Ahead of the launch, Goldman said yesterday it had conducted a detailed review of Mr Smith's claims and found no evidence to support them.

But as we near the release date, it seems the firm's President, Gary Cohn, who along with the chief executive, Lloyd Blankfein, merited special mention in Mr Smith's op-ed for losing "hold of the firm's culture on their watch", is likely to be among those waiting in line for a copy of the tome. "I probably will read it," he told Bloomberg television earlier this month.

If Mr Cohn wants an early look, the first chapter was released on the Apple iBookstore this week. Titled "I Don't Know, But I'll Find Out", it offers a glimpse of Mr Smith's first days in the belly of the "vampire squid", as the bank was memorably dubbed by Rolling Stone magazine.

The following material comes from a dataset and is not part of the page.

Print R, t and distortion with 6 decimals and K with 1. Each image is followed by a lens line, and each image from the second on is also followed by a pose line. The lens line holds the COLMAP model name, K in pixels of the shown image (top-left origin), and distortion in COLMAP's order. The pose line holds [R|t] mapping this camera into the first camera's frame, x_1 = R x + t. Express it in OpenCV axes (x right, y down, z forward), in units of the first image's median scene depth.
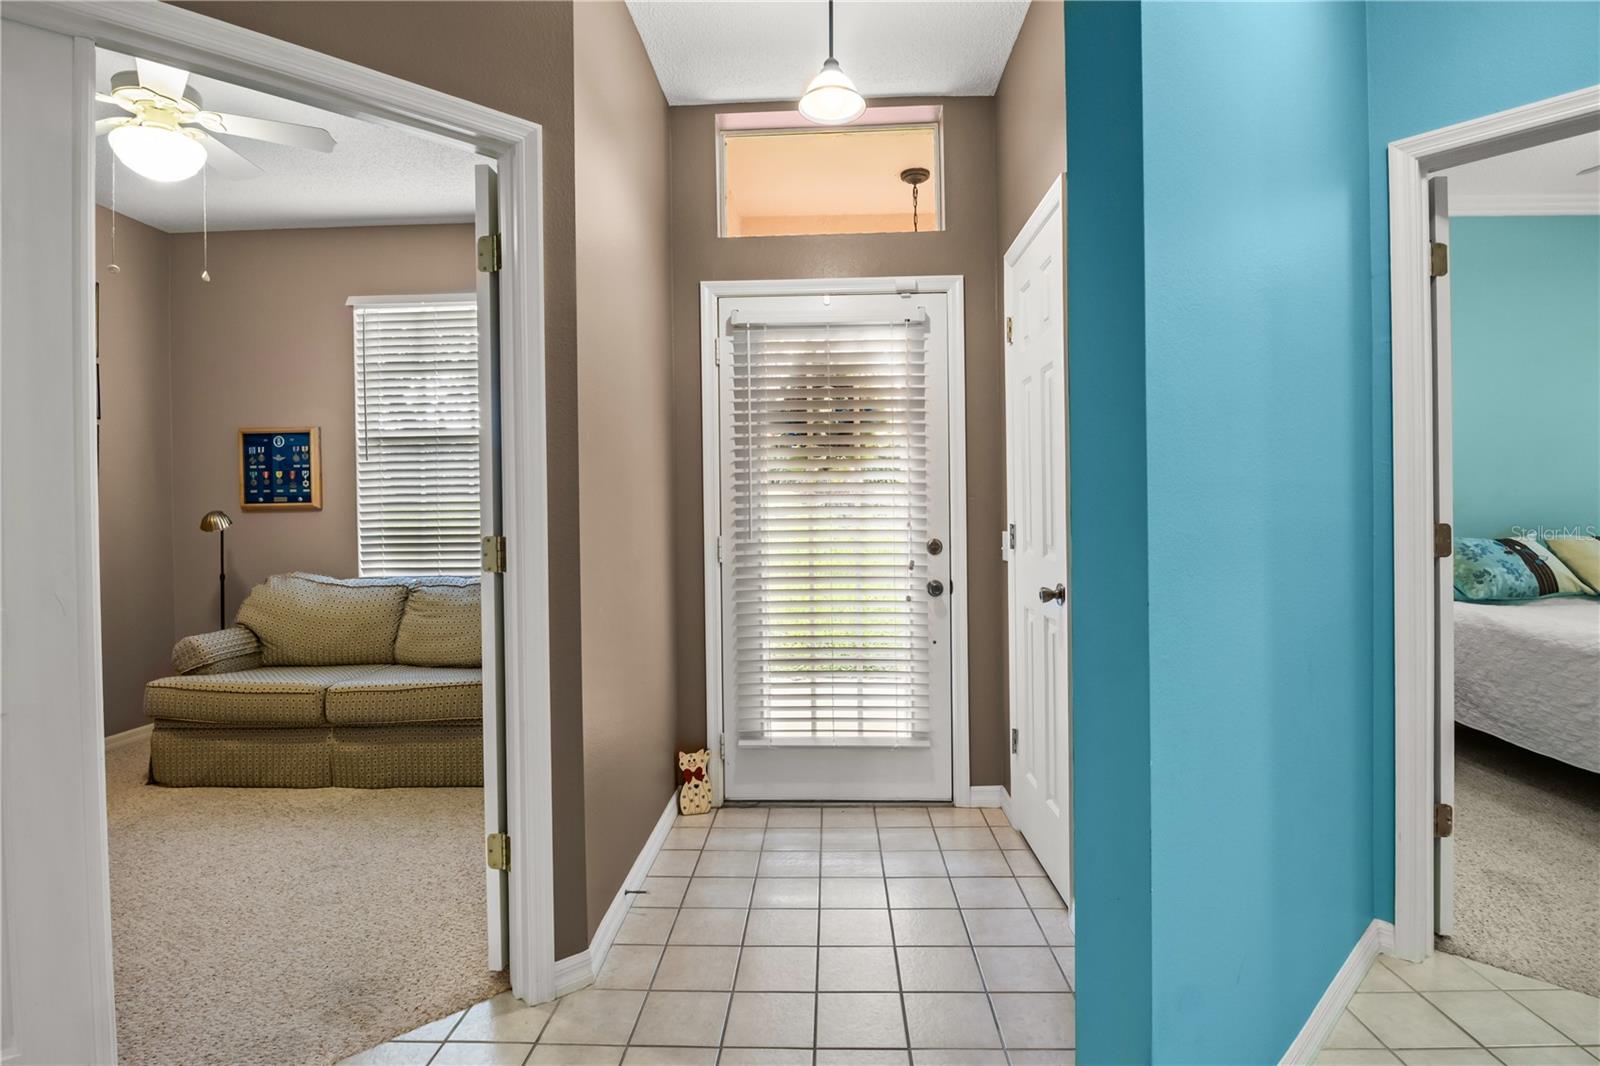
lens RADIAL K [[802.0, 0, 797.8], [0, 802.0, 519.5], [0, 0, 1]] dist [-0.015834, -0.001785]
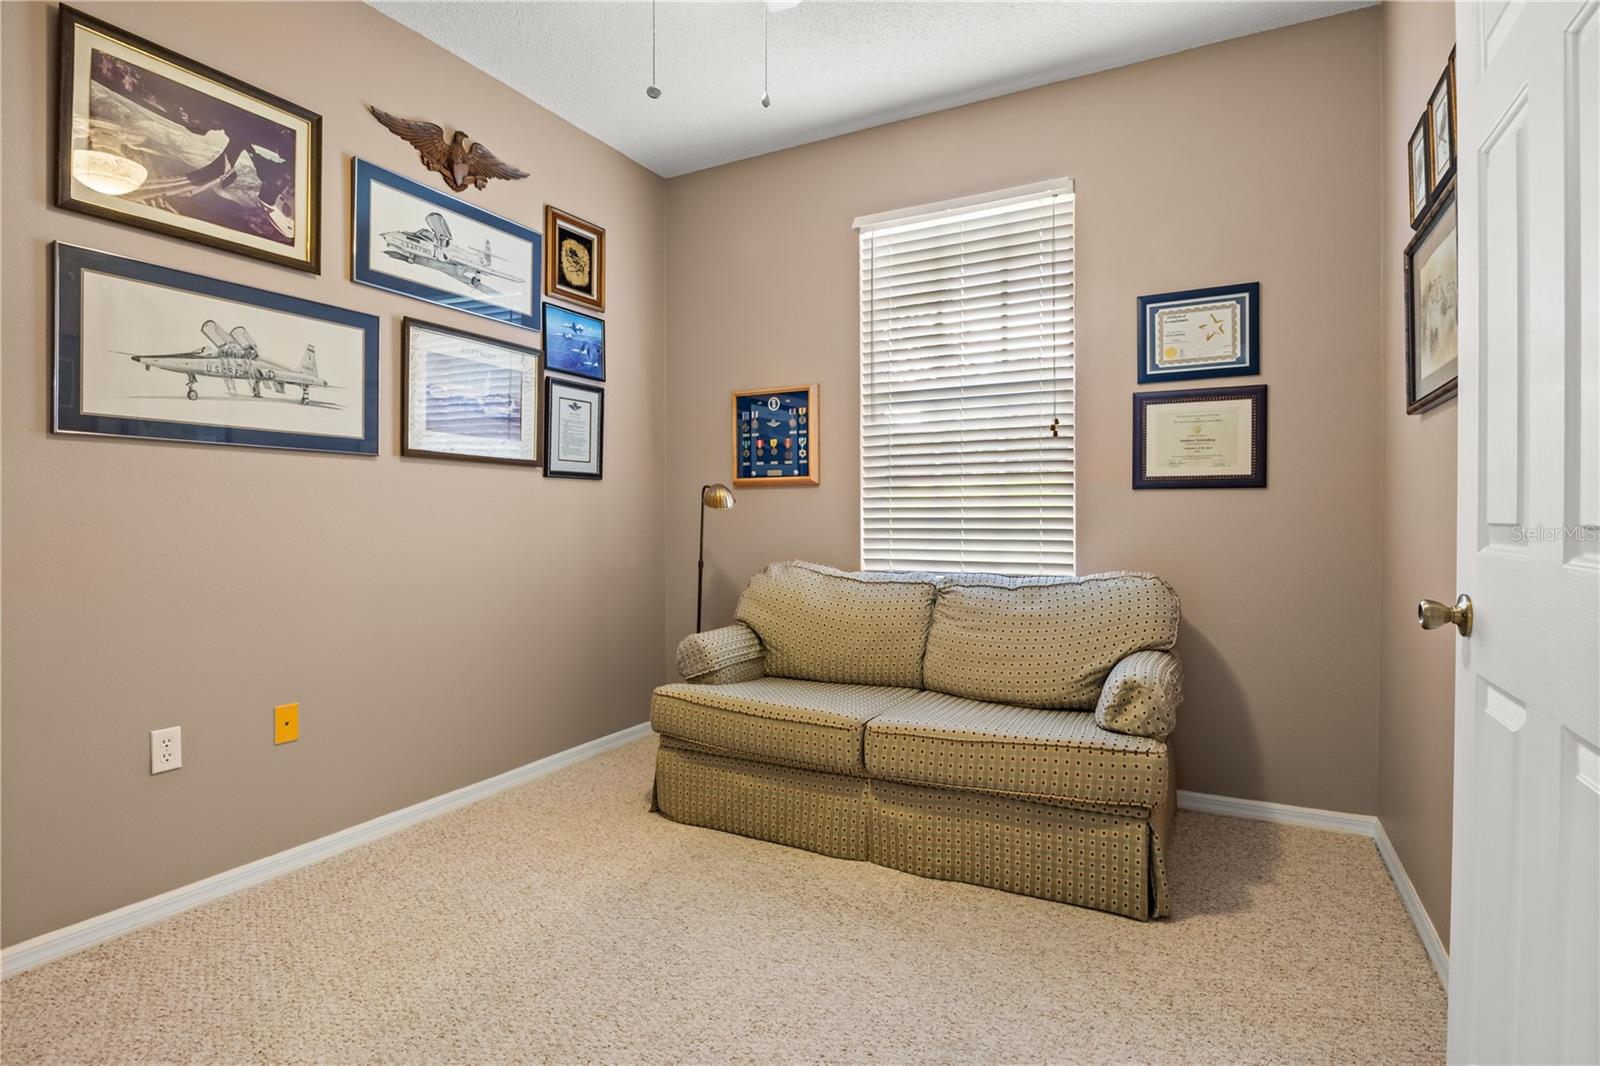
lens RADIAL K [[802.0, 0, 801.2], [0, 802.0, 527.7], [0, 0, 1]] dist [-0.015834, -0.001785]
pose [[0.899908, 0.019868, -0.435626, -0.328810], [-0.015195, 0.999784, 0.014208, 0.025650], [0.435814, -0.006167, 0.900016, 0.324693]]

Back then Mr Smith was a dedicated convert to the Goldman cause. That summer day, the 21-year-old had no premonition of what – in his view – Goldman would become, and how he would go on to feel. Young Mr Smith, then on a scholarship at Stanford, was, to his mind, justifiably proud. "The selection process for any type of job at Goldman Sachs is extremely rigorous. On average, only one in 45 people ... who apply for a summer internship, or a full-time job, get an offer," he says. To get ahead, he had prepped hard. "I'd read The Culture of Success, a history of the firm by Lisa Endlich, a former Goldman VP," he reveals.

With a toe in the door, Mr Smith was issued with a folding stool and a "big orange ID badge" on a "bright orange lanyard" – status markers to remind the intern that he or she was a mere "pleb, a newbie, a punk kid". Recounting how interns had to carry their stools around at all times because "there were no extra chairs at the trading desks", he says it was "innately demeaning".

The internship itself was demanding. "You came to work at 5:45 or 6:00 or 6:30 in the morning," Mr Smith recalls. Interns were put through two "open meetings" a week, where "a partner would stand at the front of the room with a list of names and call on people at will with questions on the firm's storied culture, its history, on the stock market".

"Depending on the personal style of the people in charge, the meetings could be brutal. They were always intense," Mr Smith says, recalling how, on one occasion, an intern was rebuked by a VP for not knowing enough about Goldman's stance on Microsoft shares. "What is our price target? What are the catalysts coming up? How has the stock been trading? Come on," the VP barked. The hapless intern "starts to tear up and runs out of the room".

Mr Smith also recalls the treatment handed out to an intern after a managing director ordered a cheddar cheese sandwich and was presented with a cheddar cheese salad. The boss "opened the container, looked at the salad, looked up at the kid, closed the container and threw it in the trash". "It was a bit harsh, but it was also a teaching moment," Mr Smith writes.

The anecdotes chime with the caricature of Wall Street as a laddish jungle where ritual hazing is just part of doing business. But at this early stage there is none of the greed that Mr Smith spoke of in his op-ed – he claimed, for instance, that people in the firm "callously talk about ripping their clients off". Instead, the gruelling intern routine is presented as a way of training new initiates to be "truthful, resourceful, collaborative".

Tantalisingly, though, Chapter 5 is titled "Welcome to the Casino".